Sam, the All-Knowing, All-Seeing, All-Fixing, is going to re-write church history.
In one swell foop, he will instruct all the Houses of God flying all their various flags what their true roles are in life.
To begin with, he has now advised from On High, that religious buildings (whatever those are...structures made of sinew that can feel your pain?) are simply and only places to worship.
God forbid you should feed or clothe or house a poor person. To do that, he Hath Decreed, one church, cathedral, mosque, synagogue or revival tent would need take out a "social-service-use" permit.
Which mean that to continue doing what these institutions have been doing since time immemorial, they would be subject to the whims and insensitivities of some effing brain dead bureaucrat clerk typist.
This, with unblinking irony, he calls The Civil City.
This is one sick puppy.
Posted by David Berner at 10:29 AM
A half page ad in the Vancouver Sun does not come cheap.
Who paid for this ego-massage?
Why, you and I did, of course.
Who wrote it? A hired PR flak, of course.
"Fair. Balanced. Affordable."
Just get back to the bargaining table and conclude your business. Don't spend my money telling me what a good guy you are. I don't buy it and neither does anybody else.
Posted by David Berner at 10:17 AM
The film version of "Hello Dolly" is an execrable piece of work.

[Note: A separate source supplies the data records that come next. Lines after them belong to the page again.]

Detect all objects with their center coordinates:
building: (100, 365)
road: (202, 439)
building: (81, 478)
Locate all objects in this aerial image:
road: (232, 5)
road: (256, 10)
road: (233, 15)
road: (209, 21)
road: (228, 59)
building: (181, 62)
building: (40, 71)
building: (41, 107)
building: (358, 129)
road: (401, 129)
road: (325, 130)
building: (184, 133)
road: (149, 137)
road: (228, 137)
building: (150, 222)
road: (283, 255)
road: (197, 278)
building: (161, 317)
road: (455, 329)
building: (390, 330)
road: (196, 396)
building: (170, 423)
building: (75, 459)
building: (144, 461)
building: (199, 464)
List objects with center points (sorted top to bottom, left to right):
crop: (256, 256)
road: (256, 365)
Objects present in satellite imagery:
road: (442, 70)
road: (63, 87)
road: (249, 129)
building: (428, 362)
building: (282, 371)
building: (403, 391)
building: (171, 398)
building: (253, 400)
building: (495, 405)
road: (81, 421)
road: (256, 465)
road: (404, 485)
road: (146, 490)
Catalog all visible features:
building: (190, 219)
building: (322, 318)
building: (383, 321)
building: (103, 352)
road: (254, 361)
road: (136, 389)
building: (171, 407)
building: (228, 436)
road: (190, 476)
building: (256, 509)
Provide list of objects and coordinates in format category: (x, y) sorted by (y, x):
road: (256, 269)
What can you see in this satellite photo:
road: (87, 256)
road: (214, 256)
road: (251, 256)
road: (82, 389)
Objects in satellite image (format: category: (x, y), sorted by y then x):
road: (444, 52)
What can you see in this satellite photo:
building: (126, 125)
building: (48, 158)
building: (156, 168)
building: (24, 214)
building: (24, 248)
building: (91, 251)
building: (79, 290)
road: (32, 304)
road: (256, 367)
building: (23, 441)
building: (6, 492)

Using all of the same techniques that made her so warm and charming and winning in "Funny Girl," Barbra Streisand is cold and imperious, distant and a kind of ego-monster in "Dolly." The exact same thing happened to her in "Funny Lady," in which her delightful Fanny Brice was replaced by a shrill, cynical harridan.
The amazing thing about "Funny Girl" was that Streisand really was Fanny Brice. It's amazing to think that anyone else was ever considered for the role when it first appeared on Broadway. I've seen film footage of Brice recently and it's hard to tell where she ends and Streisand begins.

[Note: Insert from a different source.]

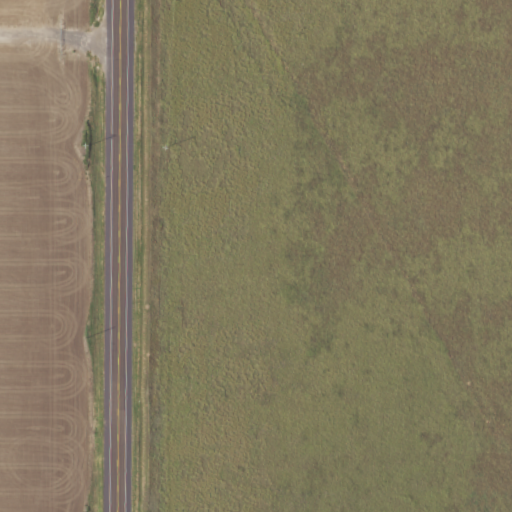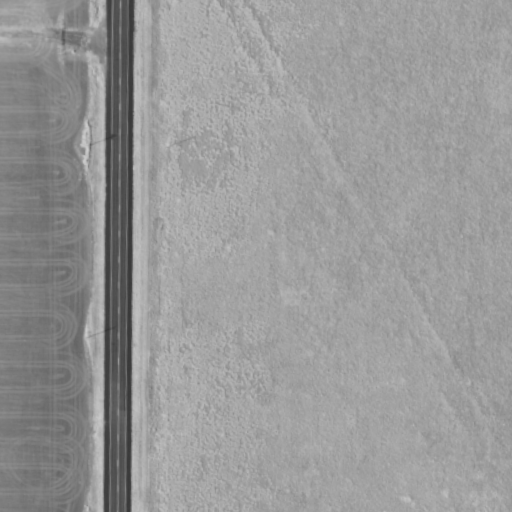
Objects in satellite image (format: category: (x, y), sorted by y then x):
road: (115, 256)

In "Dolly," all of the sparkle and lightheadedness that Carol Channing brought to the role, the droll off-handedness that Pearl Bailey offered are missing in action with Streisand.

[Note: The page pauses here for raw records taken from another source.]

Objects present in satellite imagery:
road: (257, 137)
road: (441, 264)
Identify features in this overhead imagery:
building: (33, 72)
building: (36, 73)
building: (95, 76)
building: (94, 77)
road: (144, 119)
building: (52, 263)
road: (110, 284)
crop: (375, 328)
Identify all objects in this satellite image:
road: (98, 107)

Maybe it was the combination of Gene Kelly directing and her acting, maybe they hated each other, who is to know?
Michael Crawford, who later in life, was entirely resurrected as The Phantom of the Opera, is flat weird. He looks a good 20 years younger than Marianne McAndrew, who was terribly mis-cast as Irene Malloy. Tommy Tune looks like he's going to spit at any moment. Only Danny Lockin as Barnaby Tucker gets and hold our eye with his vigorous, gifted dancing and broad smile.
The worst moment of all - the most monstrous - the appearance of Louis Armstrong. Instead of simply letting this great, brilliant, one-of-a-kind performer do his thing (What more could we ask for?), Kelly and Streisand have her "scatting" and shadowing his every move and note. He hasn't a beat alone on camera during the number.
There is, however, one actor in this movie. His name is Walter Mathhau. He plays Horace Vandergelder and he's wonderful.
Streisand won a deserved Oscar for "Funny Girl," her first movie. The simple truth is that she was never better.